> **THE DATA**:
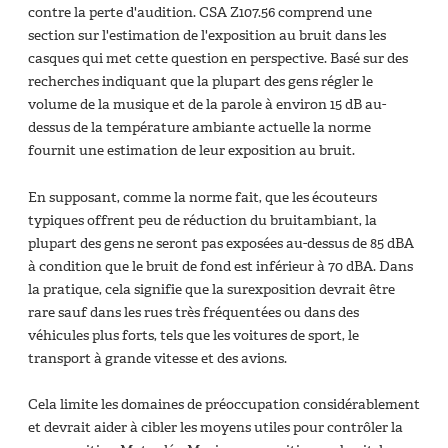
contre la perte d'audition. CSA Z107.56 comprend une
section sur l'estimation de l'exposition au bruit dans les
casques qui met cette question en perspective. Basé sur des
recherches indiquant que la plupart des gens régler le
volume de la musique et de la parole à environ 15 dB au-
dessus de la température ambiante actuelle la norme
fournit une estimation de leur exposition au bruit.
En supposant, comme la norme fait, que les écouteurs
typiques offrent peu de réduction du bruitambiant, la
plupart des gens ne seront pas exposées au-dessus de 85 dBA
à condition que le bruit de fond est inférieur à 70 dBA. Dans
la pratique, cela signifie que la surexposition devrait être
rare sauf dans les rues très fréquentées ou dans des
véhicules plus forts, tels que les voitures de sport, le
transport à grande vitesse et des avions.
Cela limite les domaines de préoccupation considérablement
et devrait aider à cibler les moyens utiles pour contrôler la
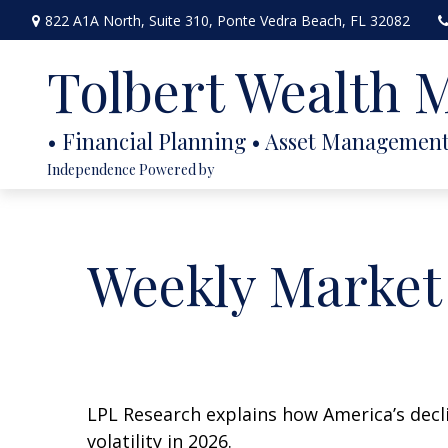
822 A1A North,
Suite 310,
Ponte Vedra Beach,
FL
32082
Tolbert Wealth
Independence Powered by
Weekly Market
LPL Research explains how America’s declin
volatility in 2026.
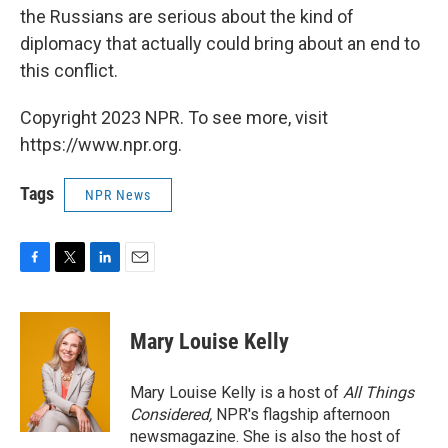
the Russians are serious about the kind of
diplomacy that actually could bring about an end to
this conflict.
Copyright 2023 NPR. To see more, visit
https://www.npr.org.
Tags
NPR News
F
T
L
E
a
w
i
m
c
i
n
a
e
t
k
i
Mary Louise Kelly
b
t
e
l
o
e
d
o
r
I
Mary Louise Kelly is a host of
All Things
k
n
Considered,
NPR's flagship afternoon
newsmagazine. She is also the host of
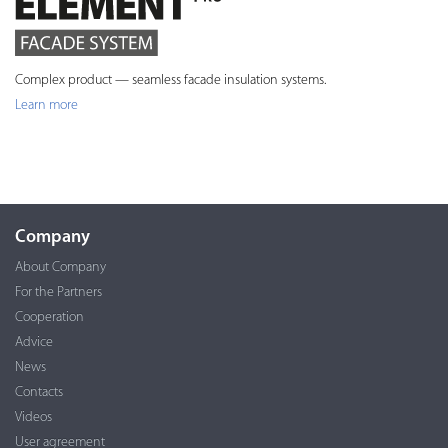
Complex product — seamless facade insulation systems.
Learn more
Company
About Company
For the Partners
Cooperation
Advice
News
Contacts
Videos
User agreement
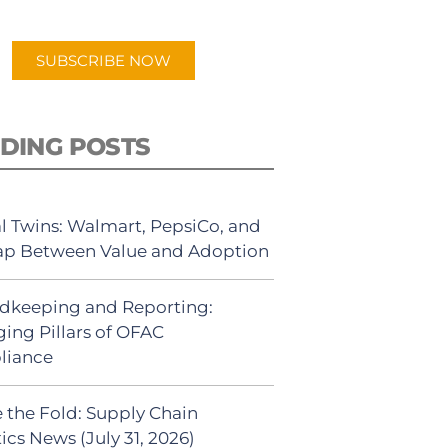
app.
SUBSCRIBE NOW
DING POSTS
al Twins: Walmart, PepsiCo, and
ap Between Value and Adoption
dkeeping and Reporting:
ing Pillars of OFAC
liance
 the Fold: Supply Chain
ics News (July 31, 2026)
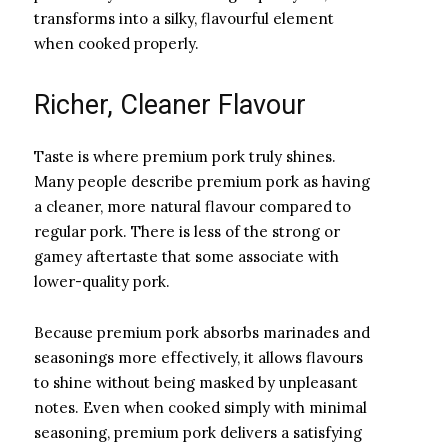
transforms into a silky, flavourful element
when cooked properly.
Richer, Cleaner Flavour
Taste is where premium pork truly shines.
Many people describe premium pork as having
a cleaner, more natural flavour compared to
regular pork. There is less of the strong or
gamey aftertaste that some associate with
lower-quality pork.
Because premium pork absorbs marinades and
seasonings more effectively, it allows flavours
to shine without being masked by unpleasant
notes. Even when cooked simply with minimal
seasoning, premium pork delivers a satisfying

> **TRY IT**: Note each line above that contains "pork" and copy it out.

> **TASK RESULT**:
Taste is where premium pork truly shines.
Many people describe premium pork as having
regular pork. There is less of the strong or
lower-quality pork.
Because premium pork absorbs marinades and
seasoning, premium pork delivers a satisfying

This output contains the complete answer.